Vers un nouveau monde après la crise

Nice, le 10 mars 2009 - Le dernier trimestre de l’année dernière a ruiné l’année touristique 2008, qui s’annonçait excellente. Cette baisse brutale de l’activité entraîne des licenciements et des stratégies d’urgence mises en place dans de nombreuses entreprises touristiques dans tous les métiers de notre économie, autant dans les marchés émetteurs que sur les marchés réceptifs. Ses effets ne sont pas terminés et nous assisterons encore au cours des prochaines semaines à des ajustements douloureux (fermetures de lignes aériennes, compression de personnels, annulation d’engagements antérieurs, faillites, etc).

Cependant, le crash bancaire planétaire auquel nous avons tous assisté a été correctement jugulé par les Etats, qui sont intervenus massivement et rapidement dans les banques au bord de la faillite, ce qui a permis d’éviter une dérive systémique qui aurait pu précipiter toute l’activité industrielle de la planète dans le chaos.

Il faut donc en conclure que les ajustements actuels sont plus l’expression d’une saine gestion de l’instantanéité, propre aux accélérations de l’information, de sa projection et de la décision, qui caractérisent notre époque ; qu’un mouvement de panique incontrôlé qui aurait été catastrophique. Il faut noter que les intentions de voyager restent stables dans les pays européens. Le tourisme confirme sa résilience si on le compare aux intentions d’achat dans d’autres secteurs (automobile, immobilier…). Les carnets de commande se remplissent pour ce printemps, quant bien même la réservation de dernière minute tentera beaucoup de touristes.

Quelques signes avant-coureurs apparaissent ces derniers jours, qui laissent prudemment espérer une reprise l’année prochaine. Encore faudra t’il que le risque d’une nouvelle bulle financière et les errements irresponsables qui ont accompagné la période 2007-2008 soient définitivement écartés. Ce sera le rôle du G20 du début avril. Ou bien ces vingt Etats arrivent à coordonner une gouvernance mondiale, chargée du contrôle des flux financiers ou non. Dans le cas d’un succès, la prise de risques financiers inconséquents qui sont à la source des problèmes actuels seront surveillés, ce qui favorisera une sortie de crise assez rapide. Ou bien c’est un échec, et les causes premières du ralentissement mondial resteront inchangées, ce qui nous entraînera tous dans une incertitude dommageable et probablement très longue à se dissiper (sans préjuger des risques de conflits qu'elle génèrera).

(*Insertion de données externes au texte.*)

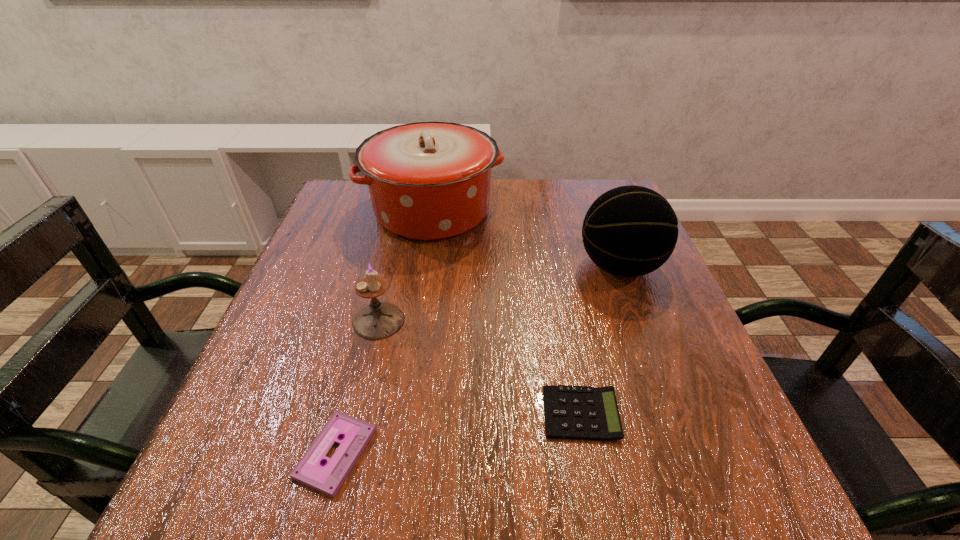
Locate an element on the screen. free space between the shortest object and the basketball is located at coordinates (478, 360).

Identify the location of vacant region between the third shortest object and the shortest object. (357, 387).

This screenshot has width=960, height=540. What are the coordinates of `object that is the closest to the third tallest object` in the screenshot? It's located at (327, 478).

The width and height of the screenshot is (960, 540). I want to click on object that is the second closest to the basketball, so click(571, 412).

Find the location of `vacant region that satisfies the following two spatial constraints: 1. on the back side of the second shortest object; 2. on the right side of the shortest object`. vacant region that satisfies the following two spatial constraints: 1. on the back side of the second shortest object; 2. on the right side of the shortest object is located at coordinates (346, 414).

Pour ce qui est de la situation actuelle, les prix sont partout à la baisse, ce qui est logique. Ce qui l’est moins, ce sont les quelques mouvements incontrôlés, qui laissent les systèmes électroniques de distribution proposer à la vente des prix qui ne sont compatibles ni avec les investissements nécessaires à la maintenance des outils, ni avec une politique salariale responsable. Si l’époque est aux vaches maigres, elle n’est pas à la braderie où « tout doit disparaître ».

Certains sortiront de cette période avec un immobilier dégradé et des équipes en déroute. On a déjà vécu semblable erreur et les sociétés de « defeasance » se sont multipliées dans les années 80, avant de finalement céder au plus bas prix des immeubles touristiques délabrés.